PODANY FRAGMENT:
_ _ _ _ _
Moje 5 punktów były typową pułapką w którą dałeś się złapać. Odpowiadając na te punkty potwierdziłeś moją tezę, że prezntujesz opcję prorosyjską. Nie myliłem się, swoim wpisem potwierdzałeś właśnie proputinowska narrację, która z legalizmem nie ma wiele wspólnego. Ty niby legalista wylewałeś krokodyle łzy na nielegalność majdanu, a jednocześnie dopuszczałeś łamanie prawa międzynarodwego przez Rosję. Oto twoja hipokryzja, oto twój fałsz.
Nie byłeś krytyczny względem ewidentnie sprzecznych z prawem miedzynarodowym działań Rosji, ani nie napisałeś nic przeciwko działaniom Rosji naruszającym suwerenność Ukrainy, zbrojnym zajmowaniu ukraińskich baz wojskowych, okrętów, zagarnianiu siłą i wcielaniu Krymu do Rosji itd.
Przypominam, że legalizm to ścisłe trzymanie się w działaniu przepisów prawa, niepodejmowanie żadnych działań niezgodnych z prawem.
Ty w pewnym sensie usprawiedliwiałeś bądz relatywizowałeś działania Rosji porównując je np. z działaniami NATO w innych rejonach świata.
Problem w tym, że czynienie zła przez innych nie upoważnia do łamania prawa przez drugich. Ty jako "obrońca legalizmu" powinienieś to wiedzieć.
Cytat:
Zamieszczone przez Baal-Melkart
Cytat:
Zamieszczone przez exNowy
Stwierdziłeś, że Rosja nie łamie prawa międzynarodowego bardziej od państw NATO, że jej działania są tak samo legalne jak działania NATO w innych rejonach.
_ _ _ _ _
(Zapisane wpisy)

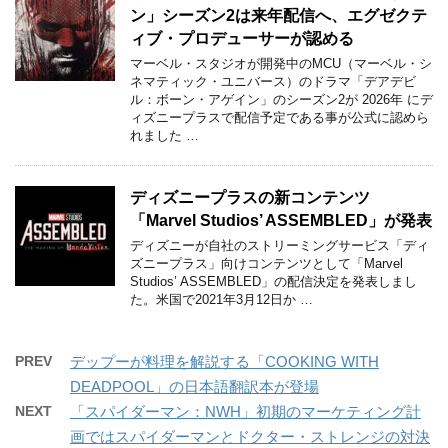
ン」シーズン2は来年配信へ、エグゼクテ
ィブ・プロデューサーが認める
マーベル・スタジオが開発中のMCU（マーベル・シ
ネマティック・ユニバース）のドラマ「デアデビ
ル：ボーン・アゲイン」のシーズン2が 2026年 にデ
ィズニープラスで配信予定である事が公式に認めら
れました …
ディズニープラスの新コンテンツ
「Marvel Studios’ ASSEMBLED」が発表
ディズニーが自社のストリーミングサービス「ディ
ズニープラス」向けコンテンツとして「Marvel
Studios’ ASSEMBLED」の配信決定を発表しまし
た。米国で2021年3月12日か …
PREV
デップーが料理を解説する「COOKING WITH
DEADPOOL」の日本語翻訳本が登場
NEXT
「スパイダーマン：NWH」初期のマーケティング計
画ではスパイダーマンとドクター・ストレンジの対決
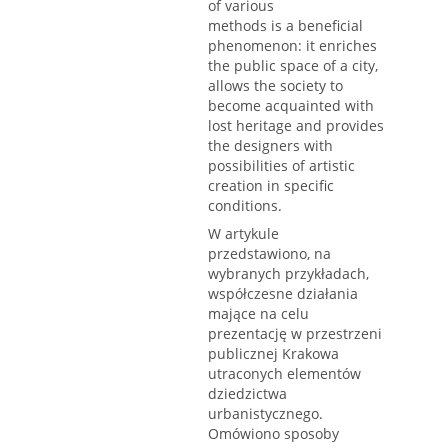
of various
methods is a beneficial
phenomenon: it enriches
the public space of a city,
allows the society to
become acquainted with
lost heritage and provides
the designers with
possibilities of artistic
creation in specific
conditions.
W artykule
przedstawiono, na
wybranych przykładach,
współczesne działania
mające na celu
prezentację w przestrzeni
publicznej Krakowa
utraconych elementów
dziedzictwa
urbanistycznego.
Omówiono sposoby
_ _ _ _ _
ZADANIA DO WYKONANIA:
(1) Zwróć w całości podany fragment o legalizmie i działaniach Rosji, bez żadnych zmian.
(2) Wypisz jako listę JSON ciągów znaków, po jednym na wiersz, odcinek listingu od jego początku do wiersza zawierającego "ズニープラス」向けコンテンツとして「Marvel" włącznie. Pomiń puste wiersze oraz obrazy.
Podany fragment i listing to dwa odrębne materiały.

ODPOWIEDZI DO ZADAŃ:
(1)
Moje 5 punktów były typową pułapką w którą dałeś się złapać. Odpowiadając na te punkty potwierdziłeś moją tezę, że prezntujesz opcję prorosyjską. Nie myliłem się, swoim wpisem potwierdzałeś właśnie proputinowska narrację, która z legalizmem nie ma wiele wspólnego. Ty niby legalista wylewałeś krokodyle łzy na nielegalność majdanu, a jednocześnie dopuszczałeś łamanie prawa międzynarodwego przez Rosję. Oto twoja hipokryzja, oto twój fałsz.
Nie byłeś krytyczny względem ewidentnie sprzecznych z prawem miedzynarodowym działań Rosji, ani nie napisałeś nic przeciwko działaniom Rosji naruszającym suwerenność Ukrainy, zbrojnym zajmowaniu ukraińskich baz wojskowych, okrętów, zagarnianiu siłą i wcielaniu Krymu do Rosji itd.
Przypominam, że legalizm to ścisłe trzymanie się w działaniu przepisów prawa, niepodejmowanie żadnych działań niezgodnych z prawem.
Ty w pewnym sensie usprawiedliwiałeś bądz relatywizowałeś działania Rosji porównując je np. z działaniami NATO w innych rejonach świata.
Problem w tym, że czynienie zła przez innych nie upoważnia do łamania prawa przez drugich. Ty jako "obrońca legalizmu" powinienieś to wiedzieć.
Cytat:
Zamieszczone przez Baal-Melkart
Cytat:
Zamieszczone przez exNowy
Stwierdziłeś, że Rosja nie łamie prawa międzynarodowego bardziej od państw NATO, że jej działania są tak samo legalne jak działania NATO w innych rejonach.

(2)
[
  "ン」シーズン2は来年配信へ、エグゼクテ",
  "ィブ・プロデューサーが認める",
  "マーベル・スタジオが開発中のMCU（マーベル・シ",
  "ネマティック・ユニバース）のドラマ「デアデビ",
  "ル：ボーン・アゲイン」のシーズン2が 2026年 にデ",
  "ィズニープラスで配信予定である事が公式に認めら",
  "れました …",
  "ディズニープラスの新コンテンツ",
  "「Marvel Studios’ ASSEMBLED」が発表",
  "ディズニーが自社のストリーミングサービス「ディ",
  "ズニープラス」向けコンテンツとして「Marvel"
]